Quoted passage —
All other services (reclaim, compaction, khugepaged, etc) do not scan
these nodes and do not know about __GFP_PRIVATE, so they never see
private node folios and can't allocate from the node.

In this example, all migrate_to() really does is inject __GFP_THISNODE,
but I've been thinking about whether we can just do this in migrate.c
and leave implementing the .ops to a user that requires is.

But otherwise "it just works".

One note here though - OOM conditions and allocation failures are not
intuitive, especially when THP/non-order-0 allocations are involved.

But that might just mean this minimal setup should only allow order-0
allocations - which is fiiiiiiiiiiiiiine :P.

-----------------

For basic examples

I've implemented 4 examples to consider building on:

  1) CXL mempolicy driver:
     https://github.com/gourryinverse/linux/blob/072ecf7cbebd9871e76c0b52fd99aa1321405a59/drivers/cxl/type3_drivers/cxl_mempolicy/mempolicy.c#L65

     As described above

  2) Virtio-net / CXL.mem Network Card
     (Not published yet)

Limb landmark coordinates
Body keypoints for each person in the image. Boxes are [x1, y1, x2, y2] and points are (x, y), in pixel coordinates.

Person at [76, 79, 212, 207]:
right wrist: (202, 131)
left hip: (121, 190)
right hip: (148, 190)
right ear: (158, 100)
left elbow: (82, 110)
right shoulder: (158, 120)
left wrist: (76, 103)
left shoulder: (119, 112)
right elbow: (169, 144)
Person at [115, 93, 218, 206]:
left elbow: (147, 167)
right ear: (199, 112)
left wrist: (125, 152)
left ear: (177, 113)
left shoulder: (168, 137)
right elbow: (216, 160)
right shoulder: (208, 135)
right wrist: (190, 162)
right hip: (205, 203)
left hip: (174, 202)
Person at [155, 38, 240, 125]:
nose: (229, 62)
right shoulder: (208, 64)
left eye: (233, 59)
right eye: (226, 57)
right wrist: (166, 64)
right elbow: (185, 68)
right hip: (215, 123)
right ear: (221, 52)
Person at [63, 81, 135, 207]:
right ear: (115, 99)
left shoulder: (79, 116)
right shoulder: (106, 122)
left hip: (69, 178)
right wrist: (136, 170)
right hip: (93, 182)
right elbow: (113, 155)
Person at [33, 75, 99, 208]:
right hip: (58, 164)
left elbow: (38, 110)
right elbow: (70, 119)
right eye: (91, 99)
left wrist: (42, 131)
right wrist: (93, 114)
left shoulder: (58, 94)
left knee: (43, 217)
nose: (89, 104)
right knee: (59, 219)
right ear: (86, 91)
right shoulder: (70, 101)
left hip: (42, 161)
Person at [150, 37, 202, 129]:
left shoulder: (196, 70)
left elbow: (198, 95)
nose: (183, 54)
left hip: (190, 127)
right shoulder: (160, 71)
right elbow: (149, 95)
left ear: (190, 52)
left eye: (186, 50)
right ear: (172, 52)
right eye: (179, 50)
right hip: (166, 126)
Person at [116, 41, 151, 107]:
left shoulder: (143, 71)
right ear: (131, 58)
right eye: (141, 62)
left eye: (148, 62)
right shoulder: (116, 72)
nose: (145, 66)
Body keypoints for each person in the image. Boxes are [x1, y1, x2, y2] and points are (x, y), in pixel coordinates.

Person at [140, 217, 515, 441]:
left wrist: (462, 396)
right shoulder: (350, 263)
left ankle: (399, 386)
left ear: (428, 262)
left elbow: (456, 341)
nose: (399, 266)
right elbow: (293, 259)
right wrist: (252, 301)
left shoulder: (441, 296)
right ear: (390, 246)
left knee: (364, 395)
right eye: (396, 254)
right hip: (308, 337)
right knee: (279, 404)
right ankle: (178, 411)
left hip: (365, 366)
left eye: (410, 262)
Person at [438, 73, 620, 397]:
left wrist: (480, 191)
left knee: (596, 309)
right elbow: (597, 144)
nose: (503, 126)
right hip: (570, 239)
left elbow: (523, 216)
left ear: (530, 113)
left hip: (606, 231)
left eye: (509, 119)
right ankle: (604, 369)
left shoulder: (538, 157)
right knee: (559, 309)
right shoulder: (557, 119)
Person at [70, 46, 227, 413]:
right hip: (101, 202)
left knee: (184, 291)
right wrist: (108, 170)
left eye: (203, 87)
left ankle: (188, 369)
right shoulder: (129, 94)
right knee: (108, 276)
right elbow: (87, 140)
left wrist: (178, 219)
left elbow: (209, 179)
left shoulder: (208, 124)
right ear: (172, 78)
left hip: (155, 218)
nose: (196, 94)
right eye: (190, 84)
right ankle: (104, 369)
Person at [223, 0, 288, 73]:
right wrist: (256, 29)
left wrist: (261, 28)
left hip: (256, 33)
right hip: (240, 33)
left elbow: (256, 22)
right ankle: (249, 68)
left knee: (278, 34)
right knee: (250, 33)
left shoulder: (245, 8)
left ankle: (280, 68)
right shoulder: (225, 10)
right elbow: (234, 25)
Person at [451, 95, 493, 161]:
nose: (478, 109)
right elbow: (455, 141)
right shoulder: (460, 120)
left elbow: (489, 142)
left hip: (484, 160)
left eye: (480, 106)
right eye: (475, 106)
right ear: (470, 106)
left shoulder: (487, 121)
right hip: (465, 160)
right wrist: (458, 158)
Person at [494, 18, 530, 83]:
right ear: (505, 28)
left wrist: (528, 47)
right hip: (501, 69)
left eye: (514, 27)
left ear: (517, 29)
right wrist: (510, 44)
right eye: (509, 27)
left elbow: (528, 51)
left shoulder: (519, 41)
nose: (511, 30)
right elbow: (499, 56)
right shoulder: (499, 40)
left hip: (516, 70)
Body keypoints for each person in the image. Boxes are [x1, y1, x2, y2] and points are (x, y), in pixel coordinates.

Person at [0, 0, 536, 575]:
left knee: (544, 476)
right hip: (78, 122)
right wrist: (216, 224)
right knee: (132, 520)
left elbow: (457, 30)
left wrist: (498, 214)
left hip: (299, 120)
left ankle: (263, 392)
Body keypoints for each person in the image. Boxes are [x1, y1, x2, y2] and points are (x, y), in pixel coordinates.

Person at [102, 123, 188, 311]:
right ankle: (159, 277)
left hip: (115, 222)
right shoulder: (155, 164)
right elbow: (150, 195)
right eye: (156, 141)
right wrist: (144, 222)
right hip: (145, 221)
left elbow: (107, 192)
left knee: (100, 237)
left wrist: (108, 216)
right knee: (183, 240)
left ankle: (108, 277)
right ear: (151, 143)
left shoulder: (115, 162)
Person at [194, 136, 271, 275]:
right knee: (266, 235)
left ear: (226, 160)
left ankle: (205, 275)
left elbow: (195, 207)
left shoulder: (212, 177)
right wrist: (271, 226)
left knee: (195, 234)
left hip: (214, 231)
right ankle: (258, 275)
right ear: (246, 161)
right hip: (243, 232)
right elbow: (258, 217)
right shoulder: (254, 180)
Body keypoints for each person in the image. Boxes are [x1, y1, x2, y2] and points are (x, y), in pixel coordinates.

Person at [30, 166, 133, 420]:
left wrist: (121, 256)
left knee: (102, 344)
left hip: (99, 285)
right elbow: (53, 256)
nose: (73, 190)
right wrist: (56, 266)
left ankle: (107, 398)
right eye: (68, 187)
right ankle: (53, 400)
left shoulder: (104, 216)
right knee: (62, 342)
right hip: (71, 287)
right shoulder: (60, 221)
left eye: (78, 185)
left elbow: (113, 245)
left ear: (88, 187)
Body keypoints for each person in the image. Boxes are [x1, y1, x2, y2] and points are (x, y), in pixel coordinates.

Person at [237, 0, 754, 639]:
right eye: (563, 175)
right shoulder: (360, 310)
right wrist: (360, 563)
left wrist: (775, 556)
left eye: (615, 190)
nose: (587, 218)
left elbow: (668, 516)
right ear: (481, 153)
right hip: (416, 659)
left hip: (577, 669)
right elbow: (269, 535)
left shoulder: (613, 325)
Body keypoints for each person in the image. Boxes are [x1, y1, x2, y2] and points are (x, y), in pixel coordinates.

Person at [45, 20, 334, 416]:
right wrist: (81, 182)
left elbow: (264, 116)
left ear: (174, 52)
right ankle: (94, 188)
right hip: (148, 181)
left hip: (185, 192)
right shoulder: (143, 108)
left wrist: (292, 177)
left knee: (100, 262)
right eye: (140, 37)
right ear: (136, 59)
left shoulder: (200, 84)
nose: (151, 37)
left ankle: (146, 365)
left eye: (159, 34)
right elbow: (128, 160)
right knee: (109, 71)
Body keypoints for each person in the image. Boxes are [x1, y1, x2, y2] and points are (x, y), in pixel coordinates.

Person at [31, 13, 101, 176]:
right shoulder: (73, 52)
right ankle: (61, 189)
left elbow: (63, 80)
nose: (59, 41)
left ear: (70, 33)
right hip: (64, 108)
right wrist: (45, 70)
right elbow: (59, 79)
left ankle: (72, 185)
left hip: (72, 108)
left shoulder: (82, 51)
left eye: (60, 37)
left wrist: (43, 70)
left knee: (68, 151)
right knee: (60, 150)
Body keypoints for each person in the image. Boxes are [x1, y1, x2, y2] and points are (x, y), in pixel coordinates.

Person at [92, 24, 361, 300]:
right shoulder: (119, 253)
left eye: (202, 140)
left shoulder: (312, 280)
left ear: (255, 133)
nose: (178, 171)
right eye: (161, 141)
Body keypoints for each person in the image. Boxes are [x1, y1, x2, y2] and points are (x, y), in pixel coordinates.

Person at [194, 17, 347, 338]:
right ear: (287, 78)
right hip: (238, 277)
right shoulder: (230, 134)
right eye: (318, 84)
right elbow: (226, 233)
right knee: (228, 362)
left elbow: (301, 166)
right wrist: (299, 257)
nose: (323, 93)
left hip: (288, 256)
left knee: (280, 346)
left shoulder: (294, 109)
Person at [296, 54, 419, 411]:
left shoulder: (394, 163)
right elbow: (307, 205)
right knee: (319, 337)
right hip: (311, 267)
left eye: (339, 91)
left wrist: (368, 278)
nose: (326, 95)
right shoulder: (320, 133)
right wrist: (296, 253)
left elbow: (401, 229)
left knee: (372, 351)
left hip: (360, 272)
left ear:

Work instruction 1 —
In the memory node discussion, what flag does migrate_to() inject in the given example?
Work instruction 2 —
Rewrite the part of the memory node discussion that opens with the words containing "In this example, all" and closes with "that requires is.", putting "wondering" in place of "thinking".
Work instruction 3 —
Carry on writing the memory node discussion from the point where it stops.

Exercise answer 1 —
__GFP_THISNODE

Exercise answer 2 —
In this example, all migrate_to() really does is inject __GFP_THISNODE,
but I've been wondering about whether we can just do this in migrate.c
and leave implementing the .ops to a user that requires is.

Exercise answer 3 —
     This doesn't require any ops at all - the plumbing happens entirely
     inside the kernel.  I onlined the node with an SRAT hack and no ops
     structure at all associated with the device (just set node affinity
     to the pcie_dev and plumbed it through the network stack).

     A proper implementation would have virtio-net register is own
     reserved memory region and online it during probe.
  
  3) Accelerator
     (Not published yet)

     I have converted an open source but out of tree GPU driver which
     uses NUMA nodes to use private nodes.  This required:
            NP_OPS_MIGRATION
            NP_OPS_MEMPOLICY

     The pattern is very similar to the CXL mempolicy driver, except
     that the driver had alloc_pages_node() calls that needed to have
     __GFP_PRIVATE added to ensure allocations landed on the device.


  4) CXL Compressed RAM driver:
     https://github.com/gourryinverse/linux/blob/55c06eb6bced58132d9001e318f2958e8ac80614/mm/cram.c#L340
     needs pretty much everything - it's "normal memory" with access
     rules, so the driver isn't really in the management lifecycle.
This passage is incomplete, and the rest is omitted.